For those who haven’t yet seen the film you should know there will be NO SPOILERS in this review as to guilt or innocence. Such a fan am I of the movie, that I’ll let you discover the strange wonderment that is Hard Candy all by yourself.
So what’s it about and who plays who? Said ‘girl’ is played by Ellen Page, and despite the fact that this seemed like the first film I had even seen her in, she had in fact made over fifteen other film and TV shows before this. When the film was released (2005) she was 18, though watching the film she seems (granted intentionally) a lot younger. The man in question is played by Patrick Wilson (Phantom of the Opera, Angels in America) and the two play off of each other phenomenally. Although slightly disturbing, the two have fantastic on screen chemistry together which considering the film has only 2 notable sets and takes place in the span of one day, is quite a considerable triumph!
They are dark, yet so so simple.
Shot in 18 days for under $1m, the film was inspired by a story, producer David Higgins had read of Japanese school girls ambushing men who surfed the internet looking for underage dates. With Brian Nelson (the screenwriter) at the helm, the story was developed into Hard Candy, named as such as it implies both sweetness and spice.

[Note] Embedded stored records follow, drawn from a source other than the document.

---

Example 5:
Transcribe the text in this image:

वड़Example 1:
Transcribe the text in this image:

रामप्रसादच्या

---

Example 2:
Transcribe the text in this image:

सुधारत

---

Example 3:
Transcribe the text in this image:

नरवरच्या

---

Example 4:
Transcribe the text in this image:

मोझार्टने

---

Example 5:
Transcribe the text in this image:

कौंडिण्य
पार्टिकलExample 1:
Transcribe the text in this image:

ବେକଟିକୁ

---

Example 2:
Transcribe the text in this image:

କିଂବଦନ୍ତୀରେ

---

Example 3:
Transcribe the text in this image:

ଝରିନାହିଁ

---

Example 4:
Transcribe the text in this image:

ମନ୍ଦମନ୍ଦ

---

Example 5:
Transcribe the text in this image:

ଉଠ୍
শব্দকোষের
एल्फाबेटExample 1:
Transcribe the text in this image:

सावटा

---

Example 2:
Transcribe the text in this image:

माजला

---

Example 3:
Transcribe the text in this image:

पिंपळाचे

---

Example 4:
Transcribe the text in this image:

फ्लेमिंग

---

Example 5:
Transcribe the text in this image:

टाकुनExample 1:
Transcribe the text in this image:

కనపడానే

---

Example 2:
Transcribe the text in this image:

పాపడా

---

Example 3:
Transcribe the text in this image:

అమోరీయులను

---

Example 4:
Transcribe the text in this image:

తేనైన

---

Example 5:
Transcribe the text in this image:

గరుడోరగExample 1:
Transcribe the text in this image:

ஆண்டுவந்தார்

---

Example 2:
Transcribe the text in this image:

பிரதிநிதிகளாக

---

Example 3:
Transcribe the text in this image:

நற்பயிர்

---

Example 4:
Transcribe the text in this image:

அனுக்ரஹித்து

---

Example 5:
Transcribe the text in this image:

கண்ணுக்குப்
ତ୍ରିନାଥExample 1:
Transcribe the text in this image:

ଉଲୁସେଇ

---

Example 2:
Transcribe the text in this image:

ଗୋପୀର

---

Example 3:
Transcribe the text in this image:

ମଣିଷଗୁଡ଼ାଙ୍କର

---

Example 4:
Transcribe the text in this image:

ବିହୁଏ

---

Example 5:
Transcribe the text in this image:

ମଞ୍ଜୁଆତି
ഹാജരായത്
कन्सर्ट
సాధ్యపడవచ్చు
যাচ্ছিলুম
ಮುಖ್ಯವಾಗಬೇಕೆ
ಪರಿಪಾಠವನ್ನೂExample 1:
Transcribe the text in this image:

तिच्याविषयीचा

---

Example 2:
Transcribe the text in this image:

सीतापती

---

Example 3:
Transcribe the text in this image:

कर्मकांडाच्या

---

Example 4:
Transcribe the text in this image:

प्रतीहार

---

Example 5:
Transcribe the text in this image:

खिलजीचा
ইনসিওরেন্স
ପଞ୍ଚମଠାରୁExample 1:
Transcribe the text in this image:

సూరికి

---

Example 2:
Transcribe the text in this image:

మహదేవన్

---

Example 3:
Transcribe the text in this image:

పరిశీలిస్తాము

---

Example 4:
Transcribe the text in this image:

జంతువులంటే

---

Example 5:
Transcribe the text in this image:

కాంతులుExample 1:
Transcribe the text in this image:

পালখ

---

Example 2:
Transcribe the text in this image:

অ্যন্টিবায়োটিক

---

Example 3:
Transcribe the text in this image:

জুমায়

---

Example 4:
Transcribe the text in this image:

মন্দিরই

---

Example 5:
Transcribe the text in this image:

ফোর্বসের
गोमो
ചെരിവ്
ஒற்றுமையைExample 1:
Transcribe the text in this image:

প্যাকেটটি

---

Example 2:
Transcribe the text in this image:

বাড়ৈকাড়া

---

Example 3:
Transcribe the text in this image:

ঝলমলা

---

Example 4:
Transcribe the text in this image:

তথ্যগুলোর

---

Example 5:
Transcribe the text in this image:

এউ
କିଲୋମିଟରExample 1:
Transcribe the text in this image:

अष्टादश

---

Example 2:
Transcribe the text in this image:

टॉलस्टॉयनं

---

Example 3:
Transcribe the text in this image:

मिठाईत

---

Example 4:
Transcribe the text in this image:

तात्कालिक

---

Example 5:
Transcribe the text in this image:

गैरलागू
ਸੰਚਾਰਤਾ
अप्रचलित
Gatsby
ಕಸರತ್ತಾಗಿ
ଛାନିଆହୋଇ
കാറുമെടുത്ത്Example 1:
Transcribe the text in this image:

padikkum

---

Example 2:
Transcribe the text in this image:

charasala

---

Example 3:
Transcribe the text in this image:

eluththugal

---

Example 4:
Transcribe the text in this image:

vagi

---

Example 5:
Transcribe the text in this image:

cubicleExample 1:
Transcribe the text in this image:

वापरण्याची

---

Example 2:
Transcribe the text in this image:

Considering the film lends itself to the talent of two men is interesting considering the finely tuned, perfectly developed character of Hayley, a girl. Mixing both her naivety and strength was superbly done highlighting female adolescence perfectly. It is this mixture of strength and naivety that makes Hayley such an intriguing character, one minute she is hormonally charged, as you would expect from a 14 year old in such circumstances, and then next she is calculated, cold and ruthless. What transpires throughout the film will entice both men and women alike.
No doubt many women having watched the film would have had the same conversations I had with my female friends, what would you do in that situation. No doubt the men will be asking similar questions, but based on different reasons I suspect! For these reasons Hard Candy is extremely provocative and well thought out.
The film works as it does in large part due to the likability although somewhat sleazy demeanor of Patrick Wilson. Throughout the film we are genuinely captivated by his vulnerability and question whether or not he is what he is accused of being. The question of Jeff’s guilt is left cleverly open preventing the audience from siding with either of the two as they play off of each other in a somewhat sexual manner. Both characters are intrinsically liked, one unable to exist without the other, and it is this conundrum which is absorbing.